Leipzig Meuten

The Leipzig Meuten, (die Meuten meaning 'packs' in German) were anti-Nazi gangs of children, teenagers and young adults based in Leipzig during the Nazi period of Germany, who aimed to destroy Nazi Control. They were similar to the Edelweiss Pirates, but more politically driven.

Members

Members came from working-class families and borrowed from socialist and communist traditions. Between 1937 and 1939, die Meuten in Leipzig had, according to the Gestapo, an estimated 1500 members.[1]

Background

The Meuten became active in Leipzig around 1937, and such as members of Blasen they were blue collar workers, apprentices and shop clerks. When they were not congregating in cinemas, public swimming pools, or formerly Communist neighborhood pubs, they liked to hike and discuss politics. There are reports of die Meuten in Dresden and other Saxon towns for certain, but the records of the activity is incredibly scarce.[1]

Clothing

The group wore motley clothes, with the males wearing plaid shirts, white socks and Lederhosen in the summer, and slalom shirts and ski pants in the winter. Females wore long blue skirts of the traditional youth movement. Red kerchiefs were used as pro-left sympathies were also seen in the group.[1]

Communist leanings

The group had Communist roots and listened to Radio Moscow and stretched the customary bündisch bias for everything Russian, while romanticizing the conditions in the Soviet Union. The group also used a vulgarized Russian greeting of "bud cadoff" instead of "Heil Hitler."[1]
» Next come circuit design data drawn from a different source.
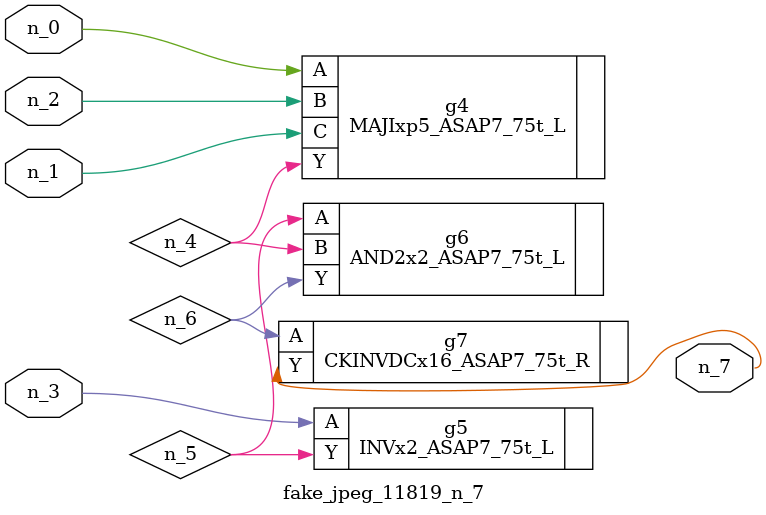
<source format=v>
module fake_jpeg_11819_n_7 (n_0, n_3, n_2, n_1, n_7);

input n_0;
input n_3;
input n_2;
input n_1;

output n_7;

wire n_4;
wire n_6;
wire n_5;

MAJIxp5_ASAP7_75t_L g4 ( 
.A(n_0),
.B(n_2),
.C(n_1),
.Y(n_4)
);

INVx2_ASAP7_75t_L g5 ( 
.A(n_3),
.Y(n_5)
);

AND2x2_ASAP7_75t_L g6 ( 
.A(n_5),
.B(n_4),
.Y(n_6)
);

CKINVDCx16_ASAP7_75t_R g7 ( 
.A(n_6),
.Y(n_7)
);


endmodule
</source>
The group held strong SPD and KPD roots.[2]

Nazi reaction

They were dealt with ruthlessly by the Nazis.

A group of members were convicted in October 1938 and sentenced to between one and five years of incarceration, due to the Meuten being connected to Communism and at the time Germany held legislation that forbade the resurrection of any of the Weimar political parties.[1]

Memorials

There is a permanent exhibition commemorating them at the Leipzig School Museum.[3] The group is also included in the Memorial to the German Resistance in Berlin, Germany.[4]

References

  1. Kater, Michael H. (2006). Hitler Youth. Harvard University Press. ISBN 978-0674019911.
  2. Brodsky, Patricia P. (April 1998). "The Hidden War: Working-Class Resistance during the Third Reich and the Postwar Suppression of Its History" (PDF). Nature, Society and Thought. University of Minnesota. 11: 171–185.
  3. "Die Leipziger Meuten - Jugendopposition 1933 - 1945". Förderverein Schulmuseum - Werkstatt für Schulgeschichte Leipzig e.V. Retrieved 2020-04-22.
  4. Geerling, Wayne (2013-08-05). "Face of Opposition: Juvenile Resistance, High Treason and the People's Court in Nazi Germany". Journal of Interdisciplinary History. 44 (2): 209–234. doi:10.1162/JINH_a_00537.